Give the number of lines in these entries that contain "boss", and nothing more.

Data excerpts:

★ ★ ★ ★

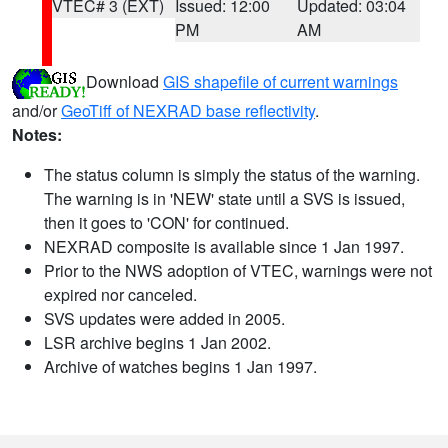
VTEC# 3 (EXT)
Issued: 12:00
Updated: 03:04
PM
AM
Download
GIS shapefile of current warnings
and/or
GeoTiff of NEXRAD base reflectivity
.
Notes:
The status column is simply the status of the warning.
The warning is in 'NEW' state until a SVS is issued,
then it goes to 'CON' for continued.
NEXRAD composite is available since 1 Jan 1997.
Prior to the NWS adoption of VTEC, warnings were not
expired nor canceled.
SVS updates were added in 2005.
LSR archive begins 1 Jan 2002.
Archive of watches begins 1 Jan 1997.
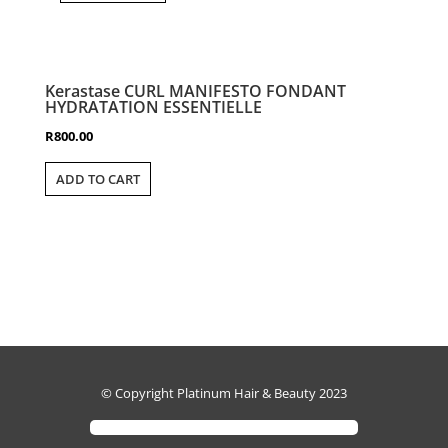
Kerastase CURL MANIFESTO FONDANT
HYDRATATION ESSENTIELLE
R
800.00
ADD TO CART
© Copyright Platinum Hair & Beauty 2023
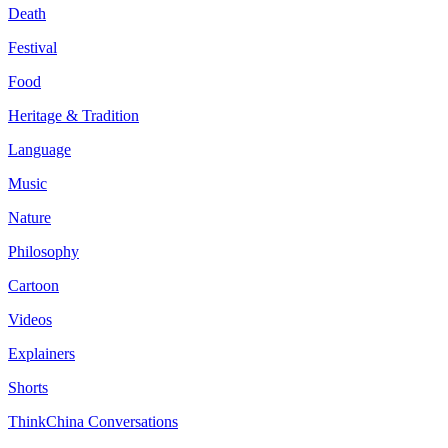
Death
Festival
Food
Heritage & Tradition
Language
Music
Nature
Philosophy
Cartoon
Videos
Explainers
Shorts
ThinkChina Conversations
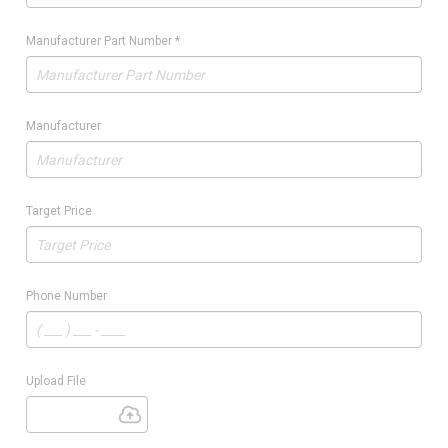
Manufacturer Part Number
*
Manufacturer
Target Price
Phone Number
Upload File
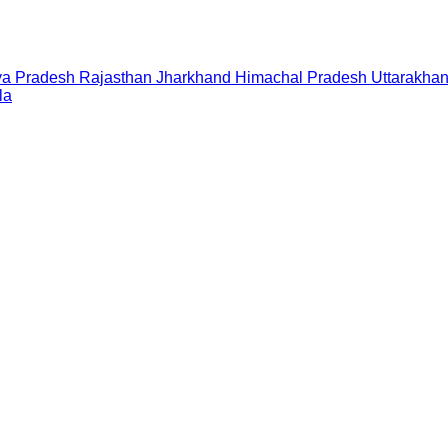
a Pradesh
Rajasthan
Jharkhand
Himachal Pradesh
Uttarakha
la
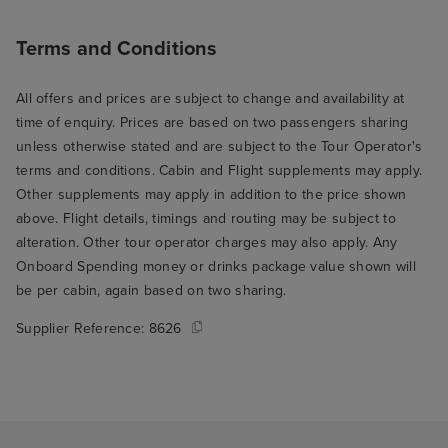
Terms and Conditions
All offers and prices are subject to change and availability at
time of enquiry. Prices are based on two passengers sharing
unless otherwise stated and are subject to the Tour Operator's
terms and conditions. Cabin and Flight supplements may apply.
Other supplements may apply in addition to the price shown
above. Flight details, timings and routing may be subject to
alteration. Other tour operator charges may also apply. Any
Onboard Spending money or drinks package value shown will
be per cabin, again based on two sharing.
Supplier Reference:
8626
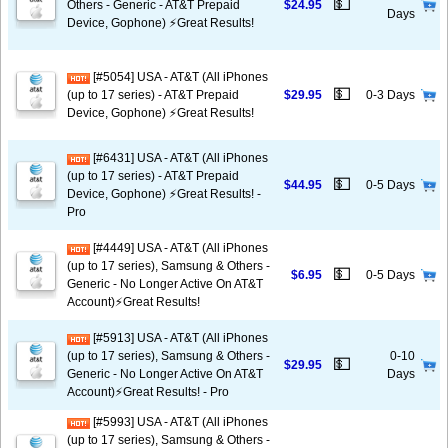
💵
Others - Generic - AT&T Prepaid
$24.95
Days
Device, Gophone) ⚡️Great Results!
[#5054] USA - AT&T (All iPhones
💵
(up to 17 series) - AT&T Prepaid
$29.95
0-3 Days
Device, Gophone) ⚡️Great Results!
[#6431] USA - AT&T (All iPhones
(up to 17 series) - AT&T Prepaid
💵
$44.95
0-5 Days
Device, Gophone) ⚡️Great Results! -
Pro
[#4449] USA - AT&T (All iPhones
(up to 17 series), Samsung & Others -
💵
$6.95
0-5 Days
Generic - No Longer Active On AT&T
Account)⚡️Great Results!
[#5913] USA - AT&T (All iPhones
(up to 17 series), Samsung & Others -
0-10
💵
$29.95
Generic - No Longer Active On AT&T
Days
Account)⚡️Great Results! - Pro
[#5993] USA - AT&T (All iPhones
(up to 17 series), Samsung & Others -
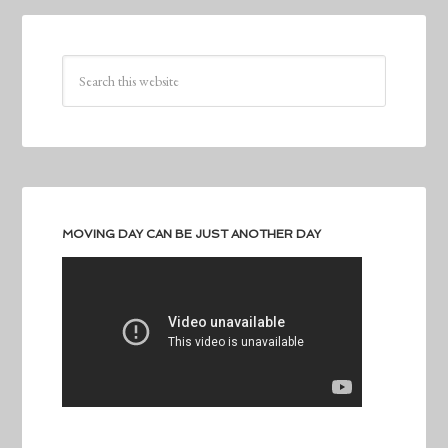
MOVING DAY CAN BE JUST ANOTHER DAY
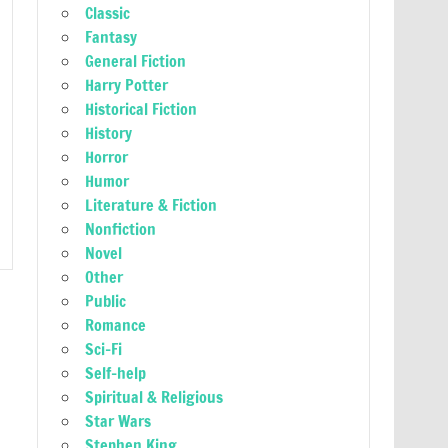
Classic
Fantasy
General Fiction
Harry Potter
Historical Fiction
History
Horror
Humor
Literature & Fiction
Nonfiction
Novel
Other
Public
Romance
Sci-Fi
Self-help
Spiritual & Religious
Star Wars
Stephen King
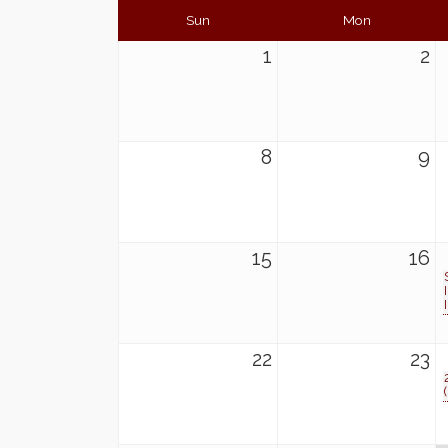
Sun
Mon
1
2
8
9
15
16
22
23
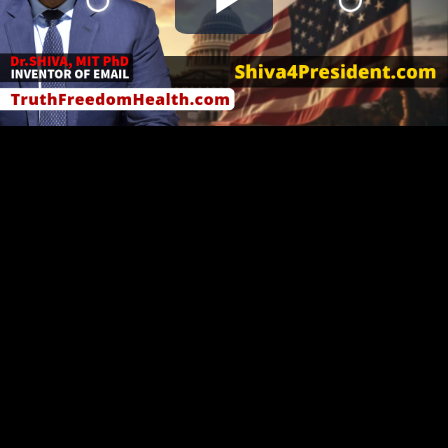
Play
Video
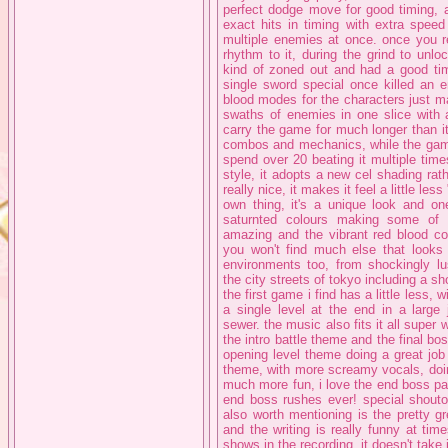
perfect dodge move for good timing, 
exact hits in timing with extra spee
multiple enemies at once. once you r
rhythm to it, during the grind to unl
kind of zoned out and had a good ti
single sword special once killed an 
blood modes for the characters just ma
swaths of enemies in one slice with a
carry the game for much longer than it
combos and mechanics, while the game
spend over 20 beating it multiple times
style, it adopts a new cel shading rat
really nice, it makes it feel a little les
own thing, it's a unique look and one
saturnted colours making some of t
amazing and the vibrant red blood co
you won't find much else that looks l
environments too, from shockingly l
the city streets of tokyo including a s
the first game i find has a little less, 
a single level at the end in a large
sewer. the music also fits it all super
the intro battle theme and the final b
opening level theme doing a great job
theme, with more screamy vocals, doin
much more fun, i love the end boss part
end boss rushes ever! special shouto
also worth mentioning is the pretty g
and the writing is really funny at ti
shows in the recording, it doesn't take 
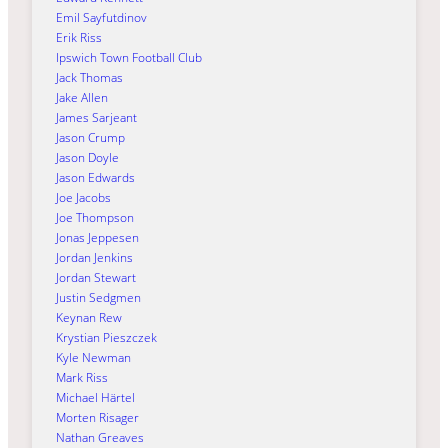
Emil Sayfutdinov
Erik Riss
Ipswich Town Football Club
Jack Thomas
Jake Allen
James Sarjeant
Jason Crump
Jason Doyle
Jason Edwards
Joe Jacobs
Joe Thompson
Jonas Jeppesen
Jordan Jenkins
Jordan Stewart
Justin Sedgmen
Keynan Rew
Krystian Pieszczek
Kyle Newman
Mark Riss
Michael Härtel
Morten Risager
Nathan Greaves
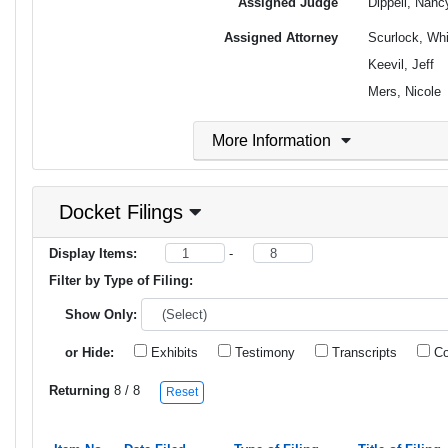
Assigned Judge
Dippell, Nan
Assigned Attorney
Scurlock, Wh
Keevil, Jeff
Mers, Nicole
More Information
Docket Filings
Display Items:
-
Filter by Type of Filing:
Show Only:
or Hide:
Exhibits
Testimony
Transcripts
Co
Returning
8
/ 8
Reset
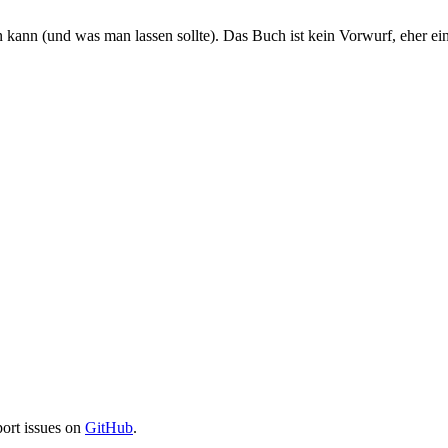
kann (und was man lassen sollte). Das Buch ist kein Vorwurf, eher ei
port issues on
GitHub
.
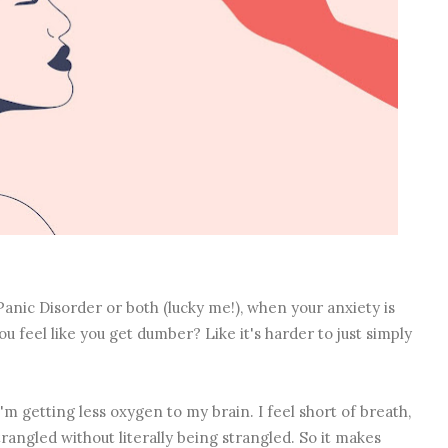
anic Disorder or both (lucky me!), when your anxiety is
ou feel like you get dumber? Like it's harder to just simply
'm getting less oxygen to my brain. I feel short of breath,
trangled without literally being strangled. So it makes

★ ★ ★ ★

* _Output below_
2